#### What you will do:
A - Retype the part of the forum thread starting with "## -MK- (Sep" and going on through "cybereyes (Sep 4, 2009)".
B - Decide whether each statement agrees with the forum thread, answering yes or no and quoting the words that decide it: (i) -MK- says two of the three that died nearing adulthood were brown; (ii) cybereyes reports that the little guy pulled through; (iii) in cybereyes's dream, he came out of his molt brown.
C - Carry on the forum thread from the point where it stops.

#### Excerpt:

Don't give up on your little guy yet...he may turn out okay.


----------



## -MK- (Sep 4, 2009)

I'm not sure which species you have, but many of my Chinese have changed from green to brown. Of the three that died nearing adulthood, two were brown and one was green. The brown sub-adults I have now seem to be doing great.

I had one who was on the verge of death and could barely move, but would still gobble up the honey I fed him like he really wanted to live. Good luck with your little guy! They do sometimes make a comeback.


----------



## cybereyes (Sep 4, 2009)

-MK- said:


> I'm not sure which species you have, but many of my Chinese have changed from green to brown. Of the three that died nearing adulthood, two were brown and one was green. The brown sub-adults I have now seem to be doing great.I had one who was on the verge of death and could barely move, but would still gobble up the honey I fed him like he really wanted to live. Good luck with your little guy! They do sometimes make a comeback.


Well unfortunately he didn't make it. I wish there was something more that I could have done. I dreamed about it all last night and had a dream that I woke up and he had finally just molted and was doing fine. He had come out of his molt bright green and with wings and kept flying around. Then I actually did wake up and he was gone.  Rest in peace little guy.


----------



## agent A (Sep 4, 2009)

-MK- said:


> They do sometimes make a comeback.


like Mr. Nervous, who then died of starvation cause my dad wouldn't bring me to get ff's :angry:


----------



## spicey (Sep 4, 2009)

cybereyes said:


> Well unfortunately he didn't make it. I wish there was something more that I could have done. I dreamed about it all last night and had a dream that I woke up and he had finally just molted and was doing fine. He had come out of his molt bright green and with wings and kept flying around. Then I actually did wake up and he was gone.  Rest in peace little guy.

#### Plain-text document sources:

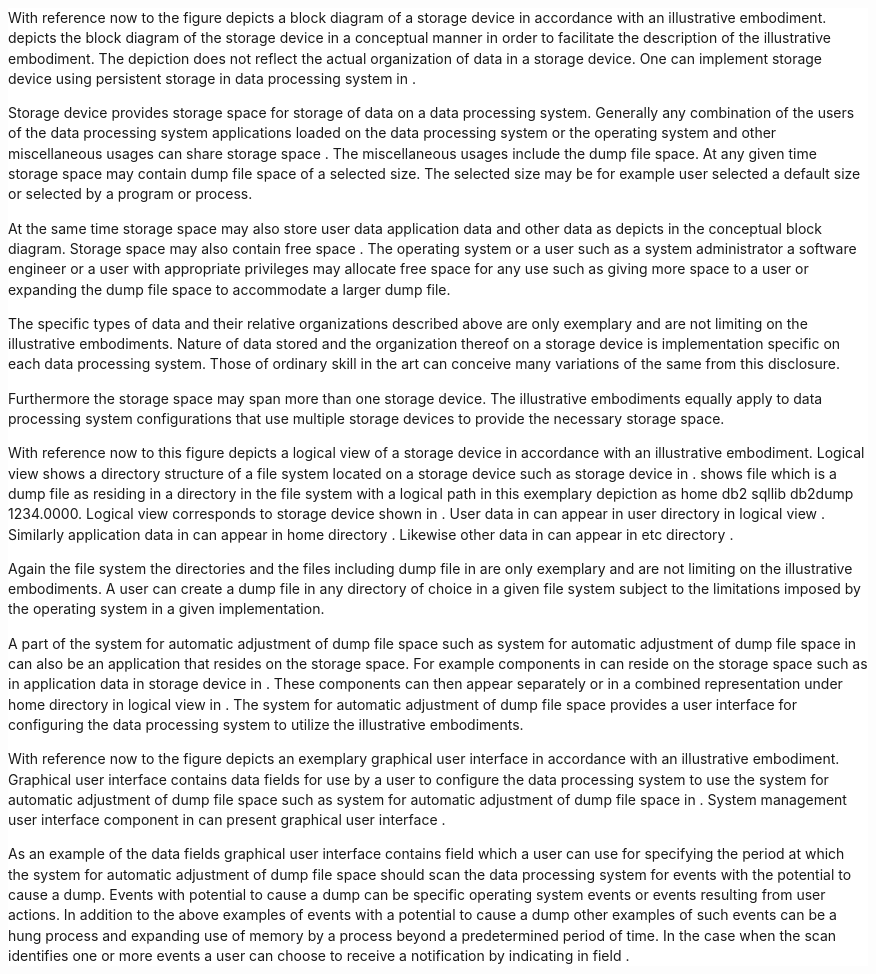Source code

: With reference now to the figure depicts a block diagram of a storage device in accordance with an illustrative embodiment. depicts the block diagram of the storage device in a conceptual manner in order to facilitate the description of the illustrative embodiment. The depiction does not reflect the actual organization of data in a storage device. One can implement storage device using persistent storage in data processing system in .

Storage device provides storage space for storage of data on a data processing system. Generally any combination of the users of the data processing system applications loaded on the data processing system or the operating system and other miscellaneous usages can share storage space . The miscellaneous usages include the dump file space. At any given time storage space may contain dump file space of a selected size. The selected size may be for example user selected a default size or selected by a program or process.

At the same time storage space may also store user data application data and other data as depicts in the conceptual block diagram. Storage space may also contain free space . The operating system or a user such as a system administrator a software engineer or a user with appropriate privileges may allocate free space for any use such as giving more space to a user or expanding the dump file space to accommodate a larger dump file.

The specific types of data and their relative organizations described above are only exemplary and are not limiting on the illustrative embodiments. Nature of data stored and the organization thereof on a storage device is implementation specific on each data processing system. Those of ordinary skill in the art can conceive many variations of the same from this disclosure.

Furthermore the storage space may span more than one storage device. The illustrative embodiments equally apply to data processing system configurations that use multiple storage devices to provide the necessary storage space.

With reference now to this figure depicts a logical view of a storage device in accordance with an illustrative embodiment. Logical view shows a directory structure of a file system located on a storage device such as storage device in . shows file which is a dump file as residing in a directory in the file system with a logical path in this exemplary depiction as home db2 sqllib db2dump 1234.0000. Logical view corresponds to storage device shown in . User data in can appear in user directory in logical view . Similarly application data in can appear in home directory . Likewise other data in can appear in etc directory .

Again the file system the directories and the files including dump file in are only exemplary and are not limiting on the illustrative embodiments. A user can create a dump file in any directory of choice in a given file system subject to the limitations imposed by the operating system in a given implementation.

A part of the system for automatic adjustment of dump file space such as system for automatic adjustment of dump file space in can also be an application that resides on the storage space. For example components in can reside on the storage space such as in application data in storage device in . These components can then appear separately or in a combined representation under home directory in logical view in . The system for automatic adjustment of dump file space provides a user interface for configuring the data processing system to utilize the illustrative embodiments.

With reference now to the figure depicts an exemplary graphical user interface in accordance with an illustrative embodiment. Graphical user interface contains data fields for use by a user to configure the data processing system to use the system for automatic adjustment of dump file space such as system for automatic adjustment of dump file space in . System management user interface component in can present graphical user interface .

As an example of the data fields graphical user interface contains field which a user can use for specifying the period at which the system for automatic adjustment of dump file space should scan the data processing system for events with the potential to cause a dump. Events with potential to cause a dump can be specific operating system events or events resulting from user actions. In addition to the above examples of events with a potential to cause a dump other examples of such events can be a hung process and expanding use of memory by a process beyond a predetermined period of time. In the case when the scan identifies one or more events a user can choose to receive a notification by indicating in field .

#### Answers to each task:
A -
## -MK- (Sep 4, 2009)

I'm not sure which species you have, but many of my Chinese have changed from green to brown. Of the three that died nearing adulthood, two were brown and one was green. The brown sub-adults I have now seem to be doing great.

I had one who was on the verge of death and could barely move, but would still gobble up the honey I fed him like he really wanted to live. Good luck with your little guy! They do sometimes make a comeback.


----------



## cybereyes (Sep 4, 2009)

B -
(i) Yes: "Of the three that died nearing adulthood, two were brown and one was green."
(ii) No: "Well unfortunately he didn't make it."
(iii) No: "He had come out of his molt bright green and with wings and kept flying around."

C -
Sorry he didn't make it. And maybe your dream was showing you what was happening in Mantis Heaven, where there are no mismolts.


----------



## Emile.Wilson (Sep 5, 2009)

agent A said:


> like Mr. Nervous, who then died of starvation cause my dad wouldn't bring me to get ff's :angry:


You can only blame yourself, you could not find anything outside?

Maybe you should take more care with feeders and create new cultures of fruit flies frequently, instead of blaming your father.


----------



## -MK- (Sep 5, 2009)

cybereyes said:


> Rest in peace little guy.


Sorry to hear the news. As I'm sure you've heard others say here, sometimes they just die and we don't know why.


----------



## smittys (Sep 5, 2009)

My little guy died too. He seemed to be stuck mid molt and seemed to be paralyzed too. He would eat like crazy but that was it. I tried for several days but he showed no improvement. Put him in the freezer last night so he could die a quiet and hopefully painless death. Poor little guy. I hope our two little guys are flying together up in Manti Heaven.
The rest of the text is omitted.